▶ [WORK INSTRUCTIONS] Scan the data below for the string "above". Copy every line where it appears.

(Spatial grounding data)
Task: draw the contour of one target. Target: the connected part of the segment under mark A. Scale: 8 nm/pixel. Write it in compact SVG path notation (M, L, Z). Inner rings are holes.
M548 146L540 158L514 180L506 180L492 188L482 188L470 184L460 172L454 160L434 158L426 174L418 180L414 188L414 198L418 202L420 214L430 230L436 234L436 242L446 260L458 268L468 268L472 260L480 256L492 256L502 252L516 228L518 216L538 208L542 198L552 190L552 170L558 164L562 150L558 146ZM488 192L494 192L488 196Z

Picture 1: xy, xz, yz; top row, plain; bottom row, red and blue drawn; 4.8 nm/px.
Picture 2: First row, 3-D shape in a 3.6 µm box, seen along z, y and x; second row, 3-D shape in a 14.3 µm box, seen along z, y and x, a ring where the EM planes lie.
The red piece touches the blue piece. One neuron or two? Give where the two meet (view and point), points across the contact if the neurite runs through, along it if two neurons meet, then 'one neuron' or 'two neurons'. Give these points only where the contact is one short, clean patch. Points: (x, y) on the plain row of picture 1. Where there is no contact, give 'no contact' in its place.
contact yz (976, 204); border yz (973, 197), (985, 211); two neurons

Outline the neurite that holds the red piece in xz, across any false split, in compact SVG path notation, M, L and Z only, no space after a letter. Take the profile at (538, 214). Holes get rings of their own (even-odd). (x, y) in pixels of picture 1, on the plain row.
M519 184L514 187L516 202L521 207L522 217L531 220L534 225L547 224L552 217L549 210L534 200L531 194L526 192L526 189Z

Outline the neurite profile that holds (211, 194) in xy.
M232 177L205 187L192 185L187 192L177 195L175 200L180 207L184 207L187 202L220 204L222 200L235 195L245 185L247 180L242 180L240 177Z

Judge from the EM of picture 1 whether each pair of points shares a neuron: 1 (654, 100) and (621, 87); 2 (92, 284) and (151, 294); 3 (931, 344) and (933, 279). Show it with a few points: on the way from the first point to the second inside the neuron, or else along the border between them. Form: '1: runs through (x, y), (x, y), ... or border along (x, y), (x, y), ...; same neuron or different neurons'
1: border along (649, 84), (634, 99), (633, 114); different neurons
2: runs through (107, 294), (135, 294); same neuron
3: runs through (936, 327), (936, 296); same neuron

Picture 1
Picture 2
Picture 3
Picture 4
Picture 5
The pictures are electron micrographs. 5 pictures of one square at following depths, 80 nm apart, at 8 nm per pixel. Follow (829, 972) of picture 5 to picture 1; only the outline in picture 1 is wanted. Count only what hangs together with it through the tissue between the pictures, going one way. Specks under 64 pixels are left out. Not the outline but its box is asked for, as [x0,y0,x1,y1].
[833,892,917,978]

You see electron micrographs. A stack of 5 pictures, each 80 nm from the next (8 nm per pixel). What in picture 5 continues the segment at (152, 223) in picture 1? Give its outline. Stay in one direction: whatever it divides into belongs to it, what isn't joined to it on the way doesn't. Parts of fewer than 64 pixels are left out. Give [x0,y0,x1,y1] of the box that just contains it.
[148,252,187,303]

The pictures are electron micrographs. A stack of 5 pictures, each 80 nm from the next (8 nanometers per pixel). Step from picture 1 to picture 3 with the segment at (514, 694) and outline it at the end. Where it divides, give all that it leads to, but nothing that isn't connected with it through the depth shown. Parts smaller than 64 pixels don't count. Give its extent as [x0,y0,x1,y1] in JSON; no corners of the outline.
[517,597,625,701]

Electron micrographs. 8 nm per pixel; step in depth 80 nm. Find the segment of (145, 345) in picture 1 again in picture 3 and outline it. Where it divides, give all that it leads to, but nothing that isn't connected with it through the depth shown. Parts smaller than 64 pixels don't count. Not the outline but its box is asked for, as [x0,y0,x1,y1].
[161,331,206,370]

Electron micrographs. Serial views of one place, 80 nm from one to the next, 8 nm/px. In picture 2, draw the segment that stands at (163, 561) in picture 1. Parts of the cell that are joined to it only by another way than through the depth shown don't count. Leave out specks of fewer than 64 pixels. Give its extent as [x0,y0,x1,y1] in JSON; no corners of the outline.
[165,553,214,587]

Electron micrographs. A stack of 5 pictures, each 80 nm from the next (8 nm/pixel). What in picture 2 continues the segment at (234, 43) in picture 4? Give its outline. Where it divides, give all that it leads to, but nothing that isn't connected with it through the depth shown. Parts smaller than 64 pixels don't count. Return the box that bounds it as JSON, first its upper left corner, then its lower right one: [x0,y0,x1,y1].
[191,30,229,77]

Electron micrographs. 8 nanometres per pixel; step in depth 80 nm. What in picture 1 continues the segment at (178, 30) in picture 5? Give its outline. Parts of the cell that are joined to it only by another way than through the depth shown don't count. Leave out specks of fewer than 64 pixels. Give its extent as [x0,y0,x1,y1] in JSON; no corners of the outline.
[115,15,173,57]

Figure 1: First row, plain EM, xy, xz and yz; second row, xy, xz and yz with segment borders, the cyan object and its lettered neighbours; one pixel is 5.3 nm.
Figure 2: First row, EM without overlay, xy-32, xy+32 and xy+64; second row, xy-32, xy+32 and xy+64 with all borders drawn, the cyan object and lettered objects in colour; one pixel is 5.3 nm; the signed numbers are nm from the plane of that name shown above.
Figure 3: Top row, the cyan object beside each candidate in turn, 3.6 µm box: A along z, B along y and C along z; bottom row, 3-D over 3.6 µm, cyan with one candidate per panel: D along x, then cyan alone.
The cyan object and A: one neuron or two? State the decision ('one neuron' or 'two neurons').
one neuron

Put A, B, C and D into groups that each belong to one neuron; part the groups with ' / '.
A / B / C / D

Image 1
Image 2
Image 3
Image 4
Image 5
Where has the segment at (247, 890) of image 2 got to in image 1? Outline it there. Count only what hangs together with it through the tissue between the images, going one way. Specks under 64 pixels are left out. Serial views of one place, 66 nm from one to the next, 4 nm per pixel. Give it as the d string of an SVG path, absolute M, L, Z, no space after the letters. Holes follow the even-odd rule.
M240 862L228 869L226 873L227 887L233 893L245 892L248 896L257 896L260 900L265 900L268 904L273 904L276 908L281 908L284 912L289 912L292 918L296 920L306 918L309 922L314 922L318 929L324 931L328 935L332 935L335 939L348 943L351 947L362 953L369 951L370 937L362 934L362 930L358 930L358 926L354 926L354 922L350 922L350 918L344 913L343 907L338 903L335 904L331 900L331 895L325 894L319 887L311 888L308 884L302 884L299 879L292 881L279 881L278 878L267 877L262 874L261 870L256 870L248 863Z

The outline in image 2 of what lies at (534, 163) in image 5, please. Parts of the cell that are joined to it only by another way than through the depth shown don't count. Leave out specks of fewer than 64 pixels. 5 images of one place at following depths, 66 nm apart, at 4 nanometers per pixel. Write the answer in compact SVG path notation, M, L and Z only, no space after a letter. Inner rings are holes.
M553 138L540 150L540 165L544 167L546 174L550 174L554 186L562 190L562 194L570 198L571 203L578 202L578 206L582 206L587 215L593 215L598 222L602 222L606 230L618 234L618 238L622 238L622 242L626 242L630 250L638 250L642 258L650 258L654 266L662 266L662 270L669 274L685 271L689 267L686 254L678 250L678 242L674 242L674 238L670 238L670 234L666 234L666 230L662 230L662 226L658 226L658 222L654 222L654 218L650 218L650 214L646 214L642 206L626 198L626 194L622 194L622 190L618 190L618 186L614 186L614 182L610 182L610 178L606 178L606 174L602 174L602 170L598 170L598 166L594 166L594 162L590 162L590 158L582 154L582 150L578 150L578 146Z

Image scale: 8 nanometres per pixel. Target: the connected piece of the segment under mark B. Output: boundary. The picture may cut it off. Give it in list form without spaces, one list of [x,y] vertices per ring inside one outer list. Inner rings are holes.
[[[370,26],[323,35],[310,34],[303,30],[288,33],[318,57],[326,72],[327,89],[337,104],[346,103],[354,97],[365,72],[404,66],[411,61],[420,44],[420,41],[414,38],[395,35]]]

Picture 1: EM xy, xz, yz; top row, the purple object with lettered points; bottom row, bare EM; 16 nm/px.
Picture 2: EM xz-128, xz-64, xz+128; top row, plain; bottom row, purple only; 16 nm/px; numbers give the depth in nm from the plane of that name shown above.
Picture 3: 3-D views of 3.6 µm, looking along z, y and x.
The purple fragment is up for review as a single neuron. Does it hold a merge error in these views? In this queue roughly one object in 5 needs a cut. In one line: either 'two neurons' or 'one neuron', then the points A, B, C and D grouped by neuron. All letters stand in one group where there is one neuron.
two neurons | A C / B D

▶ [EXERCISE ANSWER]
Figure 2: First row, EM without overlay, xy-32, xy+32 and xy+64; second row, xy-32, xy+32 and xy+64 with all borders drawn, the cyan object and lettered objects in colour; one pixel is 5.3 nm; the signed numbers are nm from the plane of that name shown above.
Picture 2: EM xz-128, xz-64, xz+128; top row, plain; bottom row, purple only; 16 nm/px; numbers give the depth in nm from the plane of that name shown above.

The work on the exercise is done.